Господь управит
— Так я, отец Никон, еще не…
— Будешь, брат, будешь. Ну, пойдем к полуношнице.
***
Прошло много лет. Поистерся поясок, сплетенный иеромонахом Никоном, но до сего дня я стараюсь надевать его на простые, «домашние» приходские службы. И вспоминаются мне сырая прохлада оптинского лесного утра и скромный человек в ватнике поверх подрясника, который все понял и все предвидел: и мою ложь, и мое бегство, и наше совместное возвращение.
Не удержался
Кабинет отца наместника располагался на втором этаже здания, восстановленного по сохранившимся архивным чертежам и рисункам. Поэтому и лестничный пролет в нем изготовили деревянный: «как раньше было».
Архимандрит, он же «отец наместник», в своей полувековой жизни столь много времени провел пред закрытыми дверьми начальственных кабинетов, что, переселившись в собственное присутственное место, благословил входную дверь не закрывать…
— У меня секретов нет, и скрывать в обители нечего.
В результате этого, для многих непонятного, распоряжения через некоторое время отец наместник по скрипу деревянных ступеней мог сказать, кто к нему поднимается, а спустя год уже точно определял и состояние духа очередного посетителя. В этот раз архимандрит даже из-за стола навстречу вышел. Ступеньки сообщили, что весть будет неожиданная, неприятная и несет ее не кто иной, как отец эконом. Так и оказалось.
Отец эконом — монах особенный. И не только потому, что росл, дороден и громогласен. Отличительная черта отца Михаила — постоянная занятость, деловитость и умение все видеть, замечать и исправлять. Он и монахом-то стал именно по этой причине.
Приехал в монастырь вместе со студенческим отрядом — помощь в реставрации оказывать, — да так проникся заботами монастырскими, что академический отпуск взял. Когда же заметил, что утром без молитвы не работается, а вечером без «Свете тихий» не засыпается, написал прошение в монастырскую братию. Постригли. Нарекли Михаилом, да тут же и должность экономскую дали, как само собой разумеющуюся, только ему и предназначенную.
Отец наместник никогда еще не видел эконома столь расстроенным…
— Что там случилось, отец Михаил? — обеспокоился он.
— Саня пропал.
— Велика новость! — в сердцах ответил архимандрит. — Он все время куда-то пропадает и так же всегда находится.

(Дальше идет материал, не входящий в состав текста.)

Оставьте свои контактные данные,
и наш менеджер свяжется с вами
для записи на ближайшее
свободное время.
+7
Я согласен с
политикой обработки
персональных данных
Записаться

— Да нет, батюшка. Он всерьез пропал.
— Как это «всерьез»?
Пришлось отцу Михаилу поведать, что давеча, то есть вчера вечером, пришел к нему Саня и попросил благословения пойти на речку рыбу ловить. Зная, что из этой затеи, как и вообще из всех затей монастырского чудака, ничего толкового не выйдет, но не находя запретительных поводов, эконом благословил, но разрешил взять лишь одну удочку…
Тут надобно немного рассказать о человеке, который являлся и, надеюсь, по сей день является неотъемлемой частью монастыря, хотя никто его в братию не принимал, пострига над ним не совершал, сана не возлагал и вообще толком не представлял, откуда этот человек взялся. Все звали его — Саня.
Сам он определял себя, как православного хиппи, хотя, если бы не нательный крест на толстом гайтане, его можно было бы принять за какого-то современного дзэн-буддиста. В рассуждениях Сани иногда слышались столь мудреные обороты и философские изыски, что собеседник замирал в ожидании интересного вывода или определения, но, так их и не дождавшись, пожимал плечами и отходил в сторону. Саня вообще не следил за логикой своей речи, как, впрочем, и за самим собой. Наименование «юродивый» к нему было неприменимо, так как в окружающем мире он видел только красивое, удивительное и неповторимое. Прилипший к обуви комок грязи мог вызывать у Сани аллегорическое рассуждение о несопоставимости праха земного и красоты человеческой, которую даже духовная нечистота не может превозмочь, а приставший к этому комку лепесток одуванчика вводил хиппаря в трансцендентальное состояние, которому не мог помешать даже голод.
Саню любили все — не за что-то конкретное, а просто за то, что он вообще был. Его вечно чем-то угощали, но у него никогда ничего не было. Все раздавалось или где-то благополучно забывалось.